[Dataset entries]
_ _ _
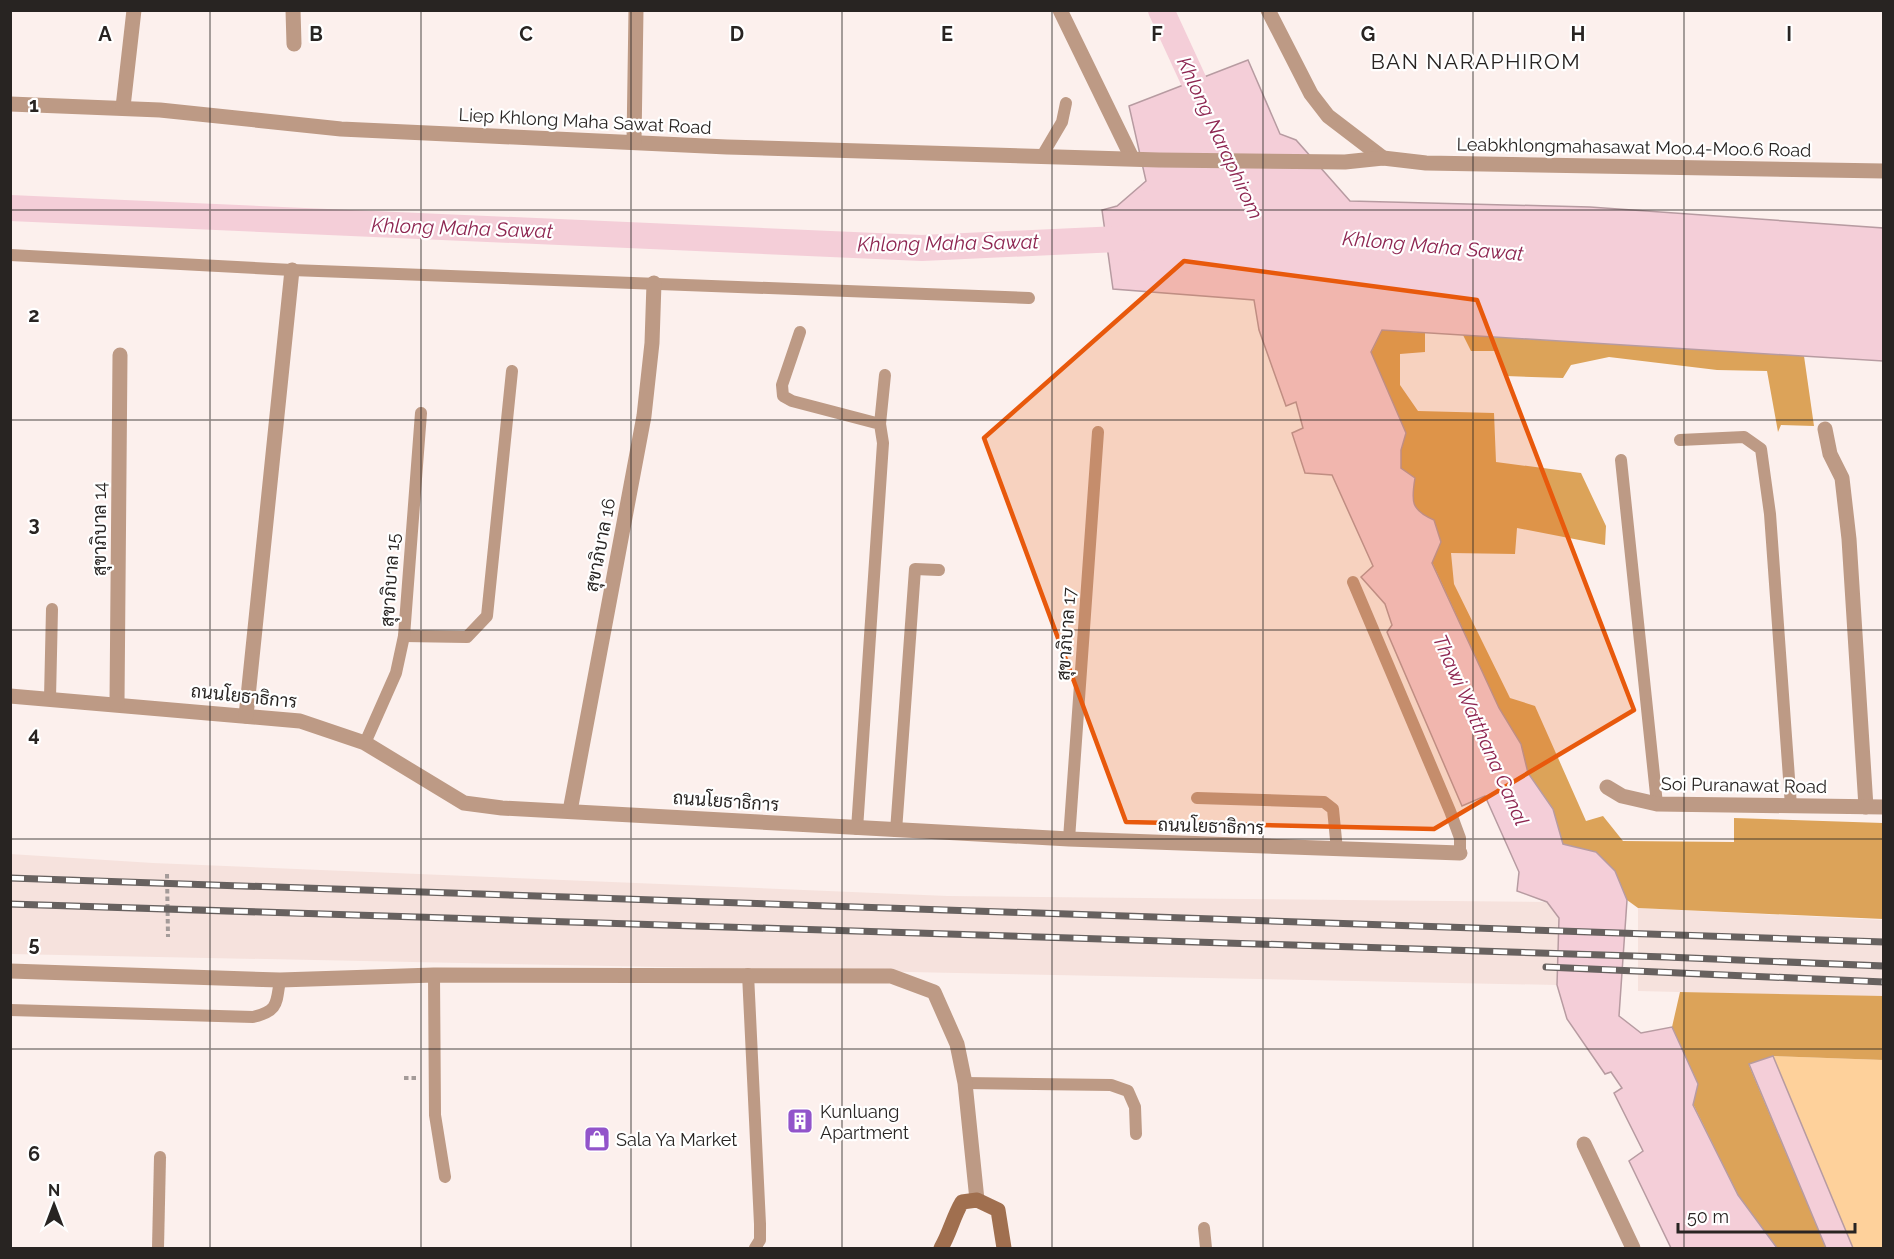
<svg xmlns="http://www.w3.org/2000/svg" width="1894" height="1259" viewBox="0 0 1894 1259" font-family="Raleway,Sarabun,sans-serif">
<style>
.built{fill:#f6e2dd}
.green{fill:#fed19b}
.forest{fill:#dca359}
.water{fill:#f4ced8;stroke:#b79ba1;stroke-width:1.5}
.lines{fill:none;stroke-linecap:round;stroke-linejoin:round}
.canal{stroke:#f4ced8;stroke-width:26}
.path{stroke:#a49b99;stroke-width:4;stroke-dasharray:4.5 3;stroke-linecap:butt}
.service{stroke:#bd9a85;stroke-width:12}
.minor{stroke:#bd9a85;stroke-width:15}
.secondary{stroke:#a06f4f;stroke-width:15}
.rail-casing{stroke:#67615f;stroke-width:7}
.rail{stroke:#fff;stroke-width:4.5;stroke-dasharray:14;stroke-linecap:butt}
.marked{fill:#e8590c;fill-opacity:0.2;stroke:#e8590c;stroke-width:4.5;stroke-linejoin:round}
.grid{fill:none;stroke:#282422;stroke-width:1.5;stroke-opacity:0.55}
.labels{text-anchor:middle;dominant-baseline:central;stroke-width:4.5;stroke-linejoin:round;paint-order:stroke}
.street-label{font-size:18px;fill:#282422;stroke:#fff}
.poi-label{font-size:18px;fill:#282422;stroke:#fff;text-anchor:start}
.water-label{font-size:20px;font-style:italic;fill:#8e2651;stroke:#fff}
.quarter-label{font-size:21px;letter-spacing:1.5px;fill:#282422;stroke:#fff}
.grid-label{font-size:20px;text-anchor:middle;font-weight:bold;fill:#282422;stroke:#fff;stroke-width:4.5;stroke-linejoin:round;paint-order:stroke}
</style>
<rect width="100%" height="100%" fill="#fcf0ed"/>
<g class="built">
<path d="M10 854 153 863 948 896 1547 902 1559 918 1557 985 11 954Z"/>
<path d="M1638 908 1883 920V997L1638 991Z"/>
</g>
<path class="green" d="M1773 1056 1883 1060V1248H1853Z"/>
<g class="forest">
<path d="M1382 330 1425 333V352L1400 354V385L1418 411 1494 413 1496 462 1581 473 1606 526 1605 545 1517 528 1515 554 1451 553 1454 584 1510 698 1535 706 1586 821 1603 816 1623 841 1734 842V818L1883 823V919L1638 908 1627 900 1615 871 1596 852 1563 844 1553 809 1528 773 1521 744 1499 708 1432 562 1441 542 1434 520C1411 510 1411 502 1415 478L1401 468V450L1406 433 1371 353Z"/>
<path d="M1463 335 1804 356 1814 426 1781 425 1778 432 1767 371 1717 370 1609 357 1571 365 1563 378 1506 376 1498 351H1471Z"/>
<path d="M1680 992 1883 996V1060L1773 1056 1749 1065 1826 1248H1777L1738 1195 1693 1104 1698 1084 1672 1027Z"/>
</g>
<g class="water">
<path d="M1248 60 1280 134 1296 140 1350 201 1590 207 1883 228V361L1382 330 1371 352 1406 433 1401 450V468L1415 478C1411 502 1411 510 1434 520L1441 542 1432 563 1499 708 1521 744 1528 773 1553 809 1563 844 1596 852 1615 871 1627 900 1619 1016 1641 1033 1672 1027 1698 1084 1693 1105 1738 1195 1777 1248H1671L1629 1161 1643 1151 1614 1093 1622 1088 1611 1072 1605 1074 1567 1019 1557 985 1559 918 1547 902 1517 891 1519 872 1485 796 1462 806 1387 632 1392 625 1385 604 1361 577 1373 566 1332 475 1305 473 1292 433 1303 428 1296 402 1286 406 1259 330 1254 300 1113 289 1102 210 1117 206 1146 181 1129 106Z"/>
<path d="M1773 1056 1853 1248H1826L1749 1064Z"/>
</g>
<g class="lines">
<g class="canal">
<path d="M1161 10 1208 112"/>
<path d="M10 208 922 248 1140 238"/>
</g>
<g class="path">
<path d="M167 874 168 937"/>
<path d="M404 1078H418"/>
</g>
<g class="service">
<path d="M1042 156 1062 122 1066 103"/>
<path d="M10 255 292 270 1029 298"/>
<path d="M800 332 782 385 783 396 792 401 880 424 883 443 857 829"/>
<path d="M880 424 885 375"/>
<path d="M1680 440 1744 437 1761 449 1770 514 1791 806"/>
<path d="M1621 460 1657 804"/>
<path d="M1353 582 1450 811 1460 838V853"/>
<path d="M404 636 467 637 487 616 512 371"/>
<path d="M50 698 52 609"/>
<path d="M365 743 396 673 404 636 421 413"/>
<path d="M1197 798 1324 802 1333 809 1337 850"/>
<path d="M896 831 915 569 939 570"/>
<path d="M1069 839 1098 432"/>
<path d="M748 974 760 1224V1240L755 1248"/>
<path d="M434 975 435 1115 445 1177"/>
<path d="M10 1010 253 1017C279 1011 276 1003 280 980"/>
<path d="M965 1083 1111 1085 1128 1091 1135 1107 1136 1134"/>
<path d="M1204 1228 1206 1248"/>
<path d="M158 1248 160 1157"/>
</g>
<g class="minor">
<path d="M293 10 294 44"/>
<path d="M1060 10 1132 158"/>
<path d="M1268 10 1311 94 1328 116 1383 158"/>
<path d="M10 104 160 110 341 129 727 147 1159 160 1345 162 1383 158 1426 163 1884 171"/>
<path d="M123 107 134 10"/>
<path d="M634 142 636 10"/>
<path d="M1825 429 1830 454 1842 478 1849 539 1866 807"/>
<path d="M10 696 300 721 365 743 464 803 502 808 1069 839 1460 853"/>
<path d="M117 703 120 355"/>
<path d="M246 716 292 270"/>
<path d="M1607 787 1622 796 1657 804 1884 807"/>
<path d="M570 811 644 416 652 343 654 283"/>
<path d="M10 971 280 980 434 975 891 976 934 992 957 1044 965 1083 977 1200"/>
<path d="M1584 1144 1633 1248"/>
</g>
<path class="secondary" d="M941 1248C950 1233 953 1217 962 1202L977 1200 998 1210 1004 1248"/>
<defs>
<g id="rail">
<path d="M10 878 1884 942"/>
<path d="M10 904 1666 957 1884 966"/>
<path d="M1546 967 1884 982"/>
</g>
</defs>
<use href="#rail" class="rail-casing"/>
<use href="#rail" class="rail"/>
</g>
<path class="marked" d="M1184 261 1477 300 1634 710 1434 829 1126 822 984 438Z"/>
<path class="grid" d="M210 10V1248M421 10V1248M631 10V1248M842 10V1248M1052 10V1248M1263 10V1248M1473 10V1248M1684 10V1248M10 210H1884M10 420H1884M10 630H1884M10 839H1884M10 1049H1884"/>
<defs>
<symbol id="building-square" viewBox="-11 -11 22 22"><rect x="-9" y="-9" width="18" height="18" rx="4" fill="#9254ca" stroke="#fff"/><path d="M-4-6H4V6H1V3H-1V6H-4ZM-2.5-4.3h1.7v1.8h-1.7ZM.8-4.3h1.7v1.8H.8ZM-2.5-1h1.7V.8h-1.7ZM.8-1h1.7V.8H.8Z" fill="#fff"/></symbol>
<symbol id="shop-square" viewBox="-11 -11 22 22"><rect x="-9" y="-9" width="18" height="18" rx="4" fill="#9254ca" stroke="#fff"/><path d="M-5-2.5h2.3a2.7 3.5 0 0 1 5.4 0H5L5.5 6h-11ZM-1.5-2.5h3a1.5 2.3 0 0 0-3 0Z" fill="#fff"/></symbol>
</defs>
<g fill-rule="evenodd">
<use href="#building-square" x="785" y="1106" width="30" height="30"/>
<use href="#shop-square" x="582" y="1124" width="30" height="30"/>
</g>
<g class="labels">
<g class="street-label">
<text transform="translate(585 121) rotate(3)">Liep Khlong Maha Sawat Road</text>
<text transform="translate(1634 147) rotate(1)">Leabkhlongmahasawat Moo.4-Moo.6 Road</text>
<text transform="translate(99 529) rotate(-90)">สุขาภิบาล 14</text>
<text transform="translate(600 545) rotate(-79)">สุขาภิบาล 16</text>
<text transform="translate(390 580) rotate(-86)">สุขาภิบาล 15</text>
<text transform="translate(1066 634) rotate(-86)">สุขาภิบาล 17</text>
<text transform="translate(244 696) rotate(6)">ถนนโยธาธิการ</text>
<text transform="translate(1744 785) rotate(1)">Soi Puranawat Road</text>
<text transform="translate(726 801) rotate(4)">ถนนโยธาธิการ</text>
<text transform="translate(1211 826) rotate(2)">ถนนโยธาธิการ</text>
</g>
<g class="poi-label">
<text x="820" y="1111">Kunluang<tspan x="820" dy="21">Apartment</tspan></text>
<text x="616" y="1139">Sala Ya Market</text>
</g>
<g class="water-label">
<text transform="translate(1220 138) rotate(65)">Khlong Naraphirom</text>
<text transform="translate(462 228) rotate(2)">Khlong Maha Sawat</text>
<text transform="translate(948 243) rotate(-1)">Khlong Maha Sawat</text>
<text transform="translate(1433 246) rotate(5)">Khlong Maha Sawat</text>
<text transform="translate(1481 730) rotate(66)">Thawi Watthana Canal</text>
</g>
<g class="quarter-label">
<text x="1476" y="61">BAN NARAPHIROM</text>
</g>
</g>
<g class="grid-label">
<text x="105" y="41">A</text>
<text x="316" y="41">B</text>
<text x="526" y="41">C</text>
<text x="737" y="41">D</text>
<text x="947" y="41">E</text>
<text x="1157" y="41">F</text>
<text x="1368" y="41">G</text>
<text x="1578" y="41">H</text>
<text x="1789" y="41">I</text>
<text x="34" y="112">1</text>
<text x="34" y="322">2</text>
<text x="34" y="531">3</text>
<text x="34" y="741">4</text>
<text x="34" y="951">5</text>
<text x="34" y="1161">6</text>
</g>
<rect width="1894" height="1259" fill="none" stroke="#282422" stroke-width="24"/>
<g transform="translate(54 1205)" stroke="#ffffff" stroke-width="4.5" paint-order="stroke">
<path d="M0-4.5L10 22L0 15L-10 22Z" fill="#282422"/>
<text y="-9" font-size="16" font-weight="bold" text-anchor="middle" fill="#282422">N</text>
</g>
<path d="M1678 1223v9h177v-9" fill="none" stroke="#282422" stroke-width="3"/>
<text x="1687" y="1223" font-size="18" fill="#282422" stroke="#ffffff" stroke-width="4.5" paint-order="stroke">50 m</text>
</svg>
_ _ _
Figure out how many lines in the entries above contain "opacity". Write only that number.

_Output for this exercise_
2